NOTE: Ohio Charter News Weekly is back from vacation and presenting this special catch-up edition. Another edition will be published tomorrow with up-to-the-minute news you can use.
The boost
The Ohio Department of Education late last week reported that charter school enrollment in Ohio is up more than 8 percent this year as compared to last fall. Data show this is largely driven by a 38 percent increase in online charter enrollment. The same thing is happening in neighboring Pennsylvania, where online charter schools saw their largest-ever enrollment on the first day of school this fall: about 11,400 students. There is much speculation in these stories as to the reason for the influx, focusing around the coronavirus pandemic, but the true answer probably predates the pandemic. This commentary piece from Minnesota compiles numerous reasons why parents in the North Star State chose charter schools, and they all have to do with better education for their children.
Putting it bluntly
The founder of Roger Bacon Academy (RBA) charter schools in North Carolina explains bluntly in the National Review why his schools perform better than the traditional district schools from which RBA students come: they teach students to read. No exceptions. No excuses. Discussion of RBA’s Reading Mastery program is detailed and interesting.

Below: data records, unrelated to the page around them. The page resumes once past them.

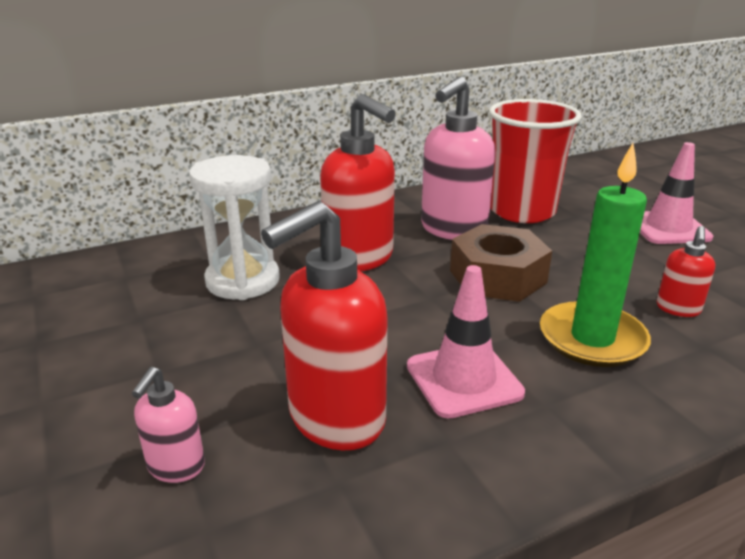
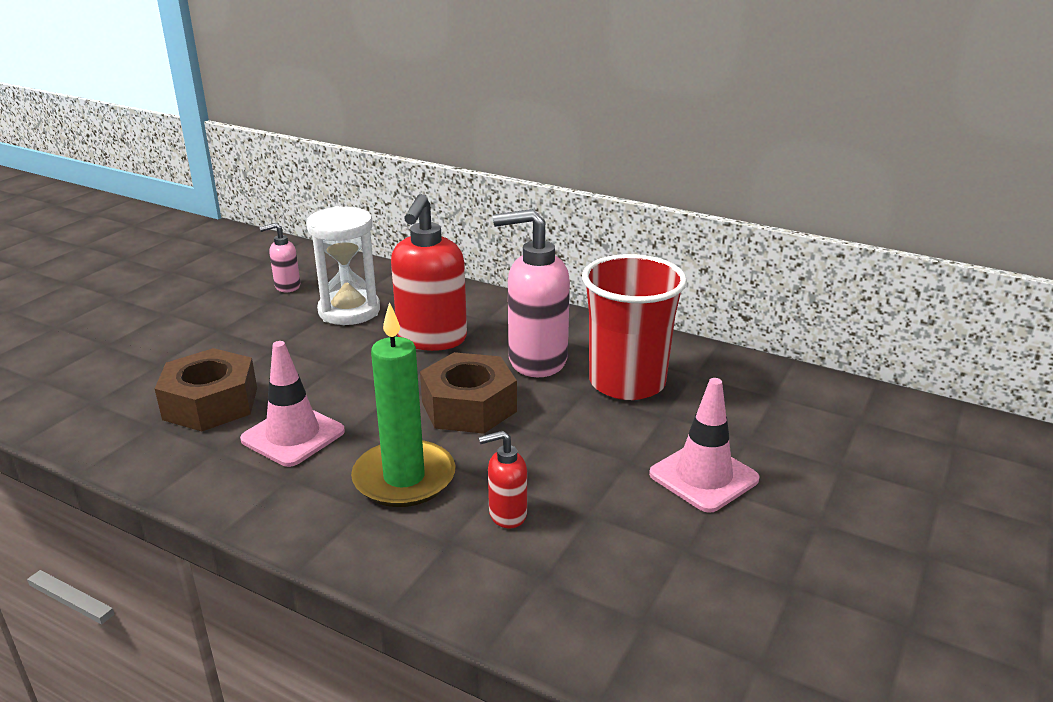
camera: 55 degrees right, 0 degrees up
(176, 467) = (135, 372): pink soap dispenser -> pink soap dispenser (287, 286)
(335, 419) = (210, 403): red soap dispenser -> brown nut

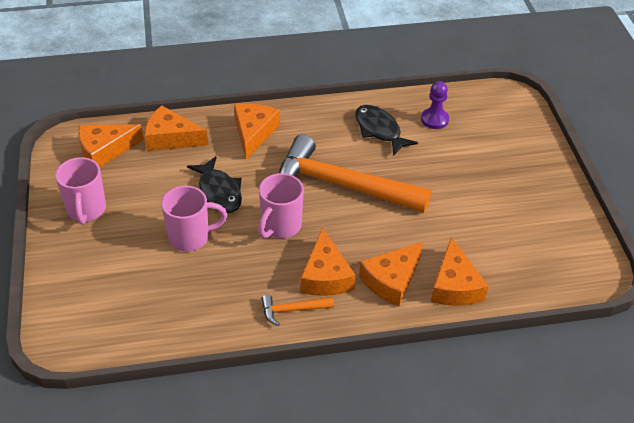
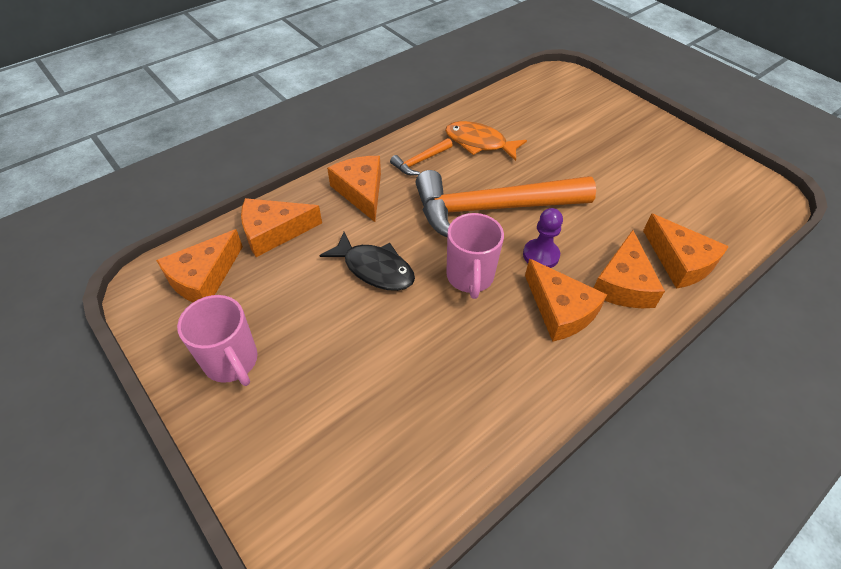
camera: 30 degrees left, 5 degrees up
(191, 237) = (385, 335): pink mug -> none
(292, 310) = (562, 366): orange hammer -> orange hammer (420, 161)
(379, 130) = (479, 143): black fish -> orange fish
(434, 119) = (518, 116): purple pawn -> purple pawn (541, 255)

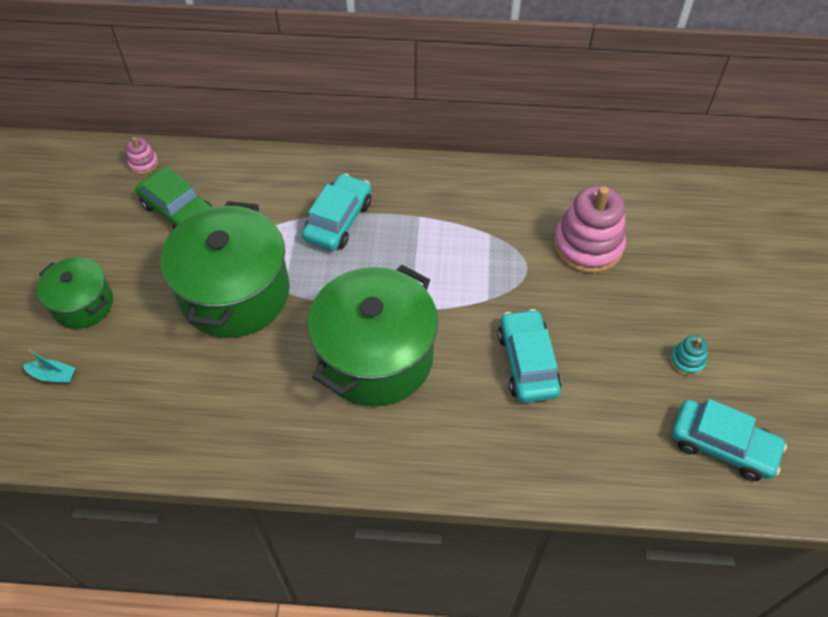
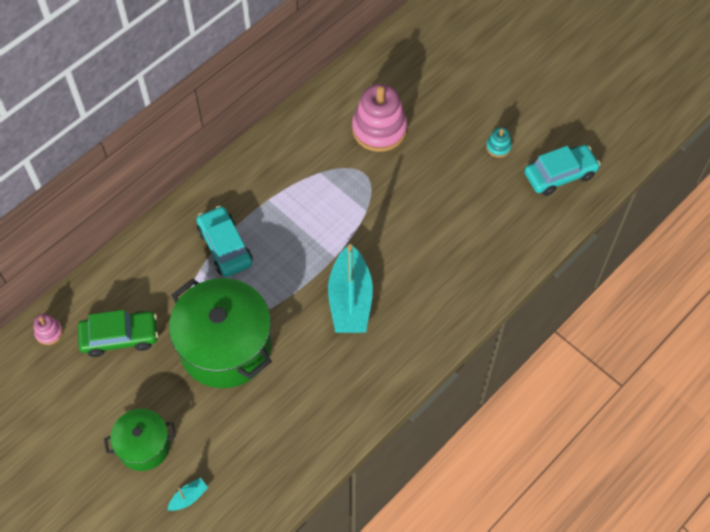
camera: 50 degrees left, 5 degrees up
(375, 357) = (350, 300): green pot -> turquoise boat
(527, 363) = (428, 224): turquoise car -> none

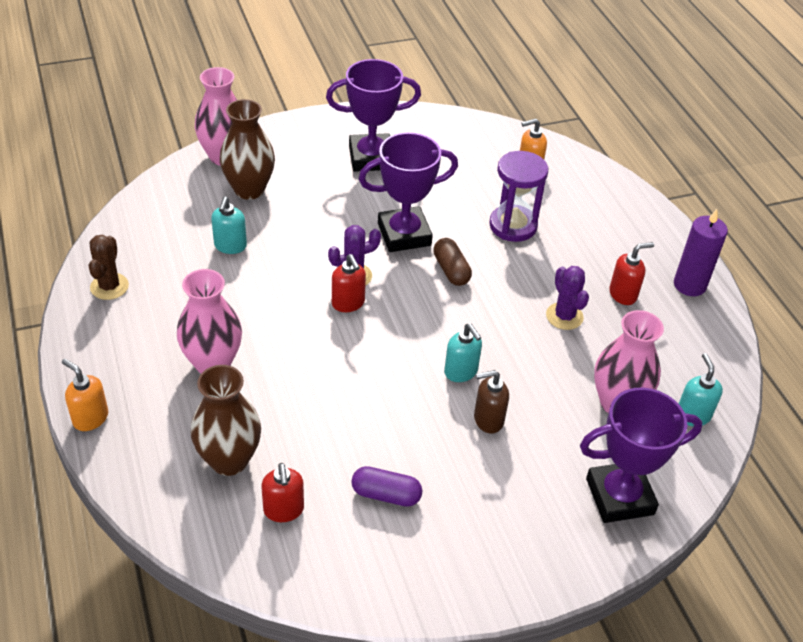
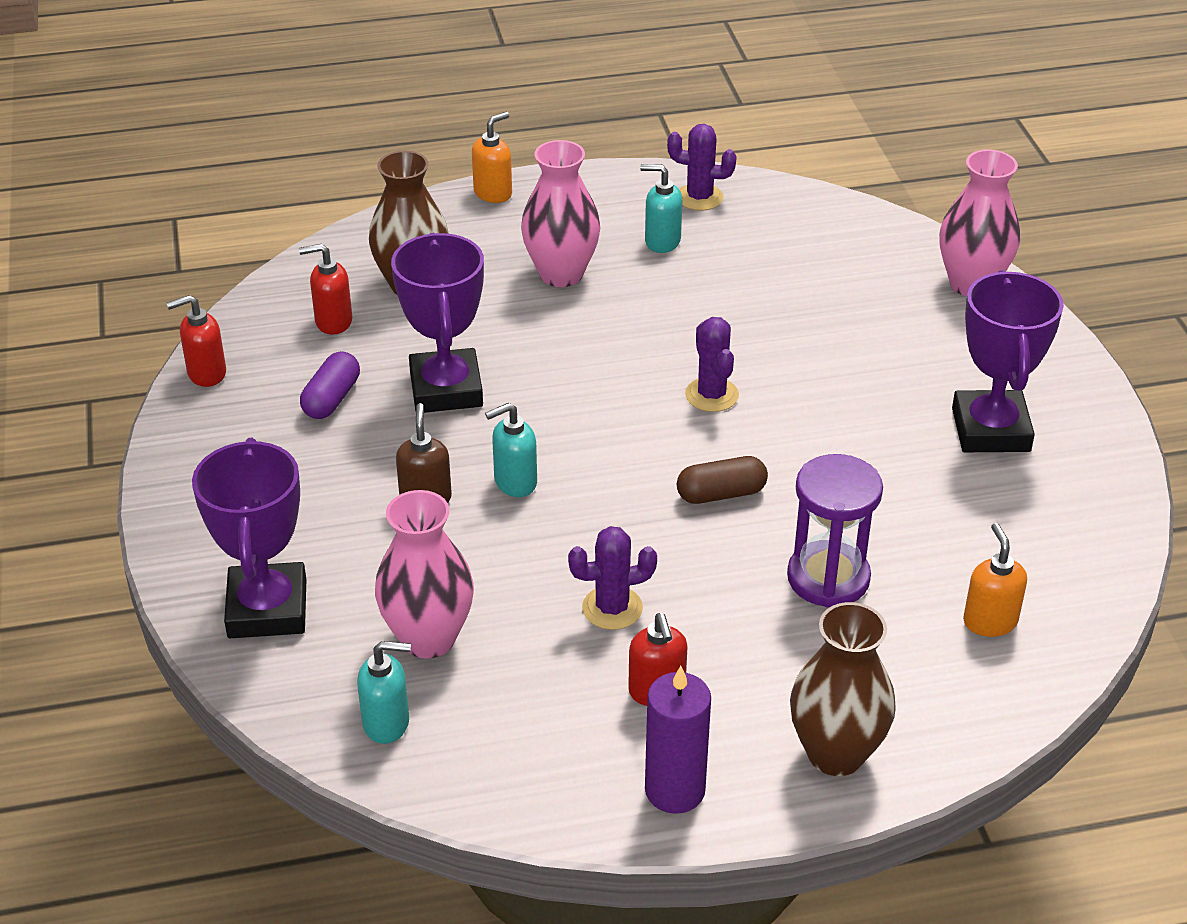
camera: 100 degrees right, 5 degrees down
(109, 286) = (699, 197): brown cactus -> purple cactus
(230, 246) = (774, 288): turquoise soap dispenser -> turquoise soap dispenser (662, 241)
(249, 189) = (897, 306): brown vase -> brown vase (835, 753)
(348, 303) = (657, 387): red soap dispenser -> red soap dispenser (206, 373)
(404, 234) = (802, 451): purple trophy -> purple trophy (446, 389)

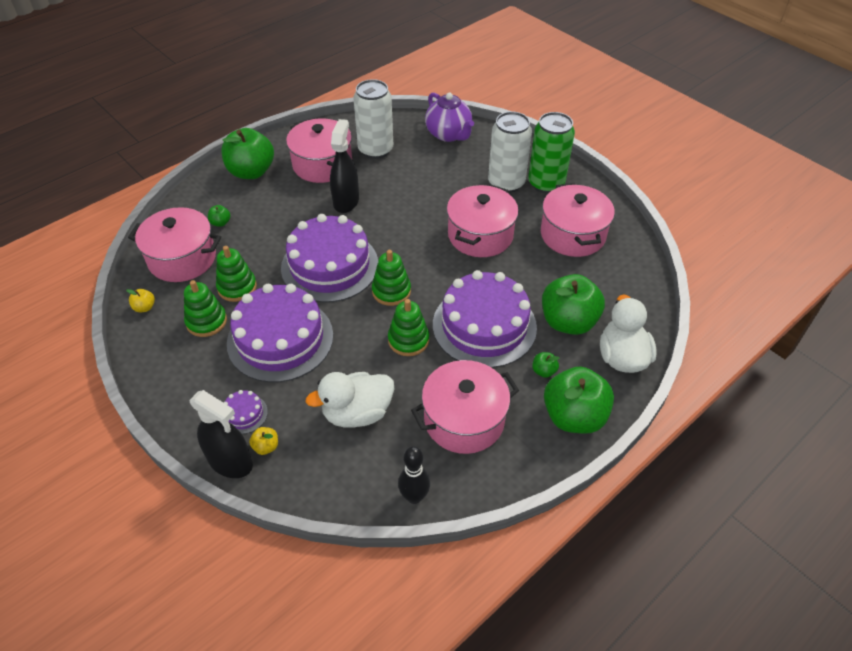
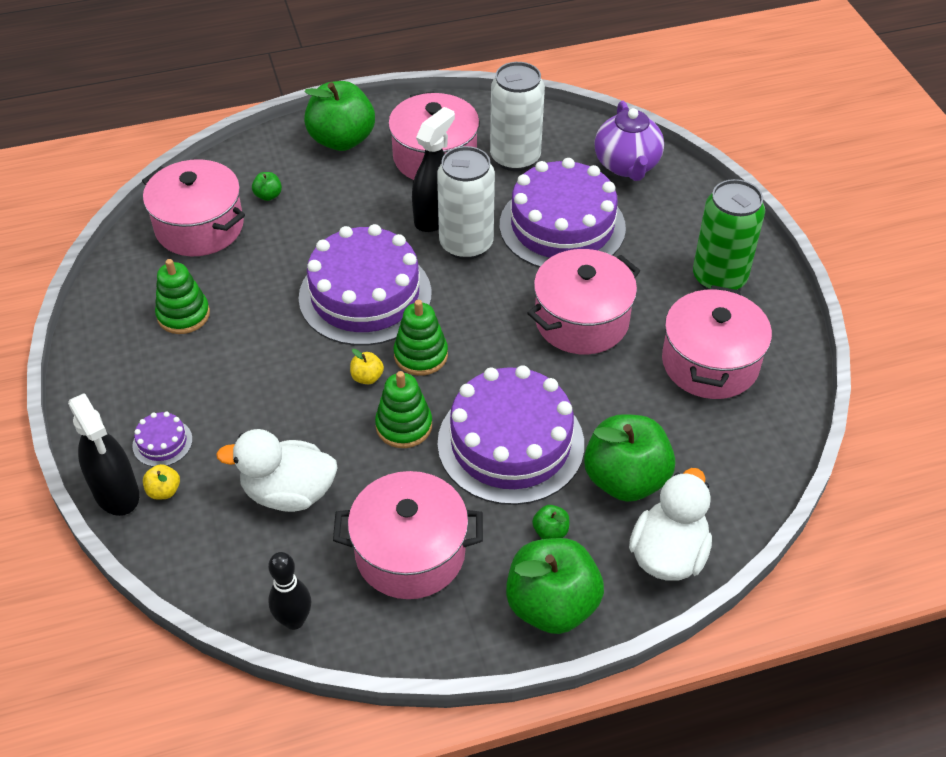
camera: 25 degrees right, 0 degrees up
(144, 307) = (126, 273): yellow apple -> yellow apple (367, 377)
(237, 287) = (241, 285): green stacking toy -> none
(280, 339) = (253, 367): purple cake -> purple cake (562, 226)
(506, 183) = (663, 259): white can -> white can (466, 244)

Supporting students into college
Four charter management organizations in Detroit are banding together to make sure their high school graduates have what they need to make it in college. “You’ve got a group of schools here who are really committed to college or bust,” said the executive director of plan partner the Detroit Children’s Fund. “They recognize that we talk about careers more in places where kids are poor than we talk about college. I think you have a group of schools here who recognize that their kids are fully capable of going to college and doing well. But it’s not going to be easy.” They promise that within a decade, 90 percent of their graduates will complete a full year of college coursework.
To sprout and grow
The Charter School Growth Fund is looking to support educational leaders wishing to grow their high-performing charter schools by providing grant funding through both their Seed strategy (“early-stage growth” to serve 250-1000 additional students over the next two years) and their Scale strategy (“later-stage expansion” to serve more than 1000 additional students over the next three to five years). Details and application information can be found here.
Closer to home
As of late last week, many schools in Dayton—including a number of charters—were planning to move soon from fully-remote learning models to some variety of hybrid learning. Plans could have changed with spikes in coronavirus cases being reported across the state this week, but whenever students return to their classrooms, it seems as though district-centric transportation will continue to be a difficulty to overcome.